Osler, located in the western regions of the Greater Toronto Area, is one of the largest community hospitals in Canada, providing an extensive range of acute care, outpatient and community-based services. Two sites, Brampton Civic Hospital and Etobicoke General Hospital, serve a population that is among the fastest growing and most diverse in the country. More than half of the 1.3 million people in Osler's coverage area are visible minorities, nearly half are newcomers to Canada and one third of them do not speak English at home.
Understanding and appreciating the nuances of patients' vocabularies is just one of many ways that Osler demonstrates its commitment to diversity and inclusivity every day. Along with a staff that reflects the heterogeneity of its surrounding communities, Osler has wide-ranging policies, procedures and programs that are respectful of the fact that everyone has unique needs, preferences, concerns and values. It's a patient-inspired model of care that focuses on the whole person, not just the complaint that precipitated the hospital visit.

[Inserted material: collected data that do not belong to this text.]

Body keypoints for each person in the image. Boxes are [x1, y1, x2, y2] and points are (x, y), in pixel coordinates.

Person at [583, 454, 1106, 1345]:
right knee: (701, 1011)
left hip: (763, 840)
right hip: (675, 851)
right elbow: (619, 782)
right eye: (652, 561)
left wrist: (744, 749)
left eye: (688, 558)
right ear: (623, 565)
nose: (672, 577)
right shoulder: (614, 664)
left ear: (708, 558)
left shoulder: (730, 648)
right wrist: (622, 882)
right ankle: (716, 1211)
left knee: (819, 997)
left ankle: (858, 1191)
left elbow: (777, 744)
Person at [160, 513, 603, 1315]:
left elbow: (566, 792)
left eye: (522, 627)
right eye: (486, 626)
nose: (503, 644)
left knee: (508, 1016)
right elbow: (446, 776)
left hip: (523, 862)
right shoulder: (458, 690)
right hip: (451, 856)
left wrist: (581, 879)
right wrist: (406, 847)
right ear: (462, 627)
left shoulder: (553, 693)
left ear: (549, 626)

"We are committed to providing equitable and accessible quality heath care in an environment where everyone feels safe, welcome and included," says Susan deRyk, Vice President of Patient Experience, Communications and Strategy. "That's regardless of one's beliefs, culture, religion, race, ethnicity, age, gender, language, physical or mental disability, sexual orientation, or socio-economic status."
This commitment is ingrained throughout Osler - including at the top. The president and senior leadership team helm a diversity executive council that is responsible for ensuring the organization follows through with its equity goals and priorities, and allocating resources.

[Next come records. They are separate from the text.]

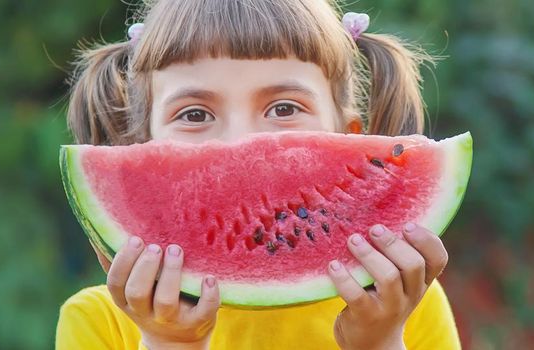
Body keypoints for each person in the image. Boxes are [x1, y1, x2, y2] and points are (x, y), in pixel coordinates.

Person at [54, 1, 459, 349]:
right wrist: (170, 343)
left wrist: (381, 342)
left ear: (349, 137)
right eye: (195, 114)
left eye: (284, 108)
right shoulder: (97, 322)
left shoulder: (407, 307)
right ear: (144, 150)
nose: (243, 143)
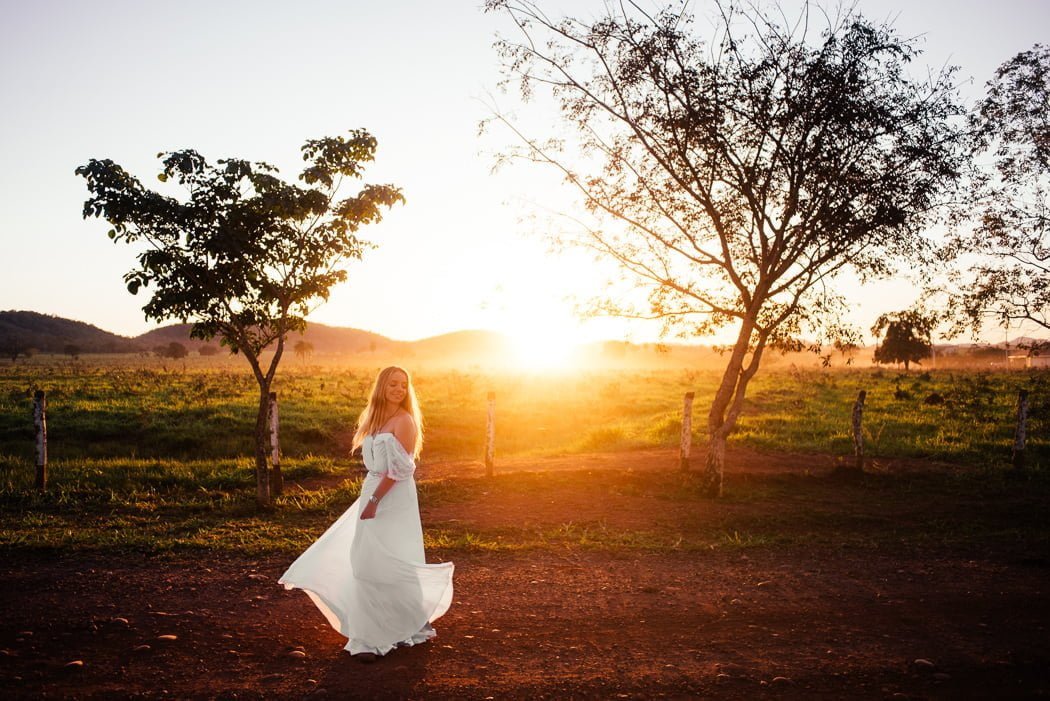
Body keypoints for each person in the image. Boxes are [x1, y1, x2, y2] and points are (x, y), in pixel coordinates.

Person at [279, 366, 454, 662]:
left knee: (382, 558)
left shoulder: (405, 421)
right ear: (382, 387)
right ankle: (375, 628)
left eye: (403, 385)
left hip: (392, 496)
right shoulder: (374, 420)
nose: (399, 389)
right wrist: (369, 496)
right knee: (364, 560)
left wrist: (374, 500)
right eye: (393, 384)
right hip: (372, 490)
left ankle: (381, 634)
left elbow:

As well, some 5,000 employees, 850 physicians and 1,200 volunteers participate in numerous diversity advisory councils and forums, providing continuous input and advice into Osler's policies and practices. This includes a new multidisciplinary LGBTQ Advisory Group and a Women's Advisory Group of clinical and non-clinical staff. Still other employees volunteer as diversity change champions.
Dosani sees a direct link between Osler's singular approach to diversity and how well patients fare at the Palliative/Pain and Symptom Management Clinic where he works. The clinic takes an interdisciplinary approach, meaning patients can also access support, as needed, from a social worker, advanced practice nurse, dietitian and a range of hospital and community resources. Given that many in the surrounding communities come from low socioeconomic backgrounds, the need is great.
"The overall goal of the healthcare system is to improve the well-being and health outcomes of our patient population," says Dosani. "But we know from a strong body of research that the social determinants of health like income, housing and food security are actually the most important in improving overall health outcomes. Access to medical care is often lower on that list and if you're only focusing on medical treatment, you're probably missing the big picture.
"Fortunately," he says, "this organization is truly committed to diversity, inclusivity and health equity. It's etched into the identity of who we all are."
Diversity and equity are fundamental values at Osler. And they are far from static. They are constantly evolving and, in the process, offer much in return. "Diversity and equity make us richer," says deRyk. "They open us to new and valuable experiences and expand our thinking around what's possible."